- _What is needed_
Every entry, from first to last, must be written out exactly.

- _Dataset entries_
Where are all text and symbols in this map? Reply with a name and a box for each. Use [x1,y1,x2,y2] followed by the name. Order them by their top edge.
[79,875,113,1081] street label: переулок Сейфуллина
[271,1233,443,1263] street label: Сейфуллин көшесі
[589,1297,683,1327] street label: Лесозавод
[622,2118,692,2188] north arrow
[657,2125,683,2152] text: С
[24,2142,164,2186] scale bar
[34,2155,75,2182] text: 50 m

- _Answer to the problem_
Where are all text and symbols in this map? Reply with a name and a box for each. Use [x1,y1,x2,y2] followed by the name. Order them by their top edge.
[79,875,113,1081] street label: переулок Сейфуллина
[271,1233,443,1263] street label: Сейфуллин көшесі
[589,1297,683,1327] street label: Лесозавод
[622,2118,692,2188] north arrow
[657,2125,683,2152] text: С
[24,2142,164,2186] scale bar
[34,2155,75,2182] text: 50 m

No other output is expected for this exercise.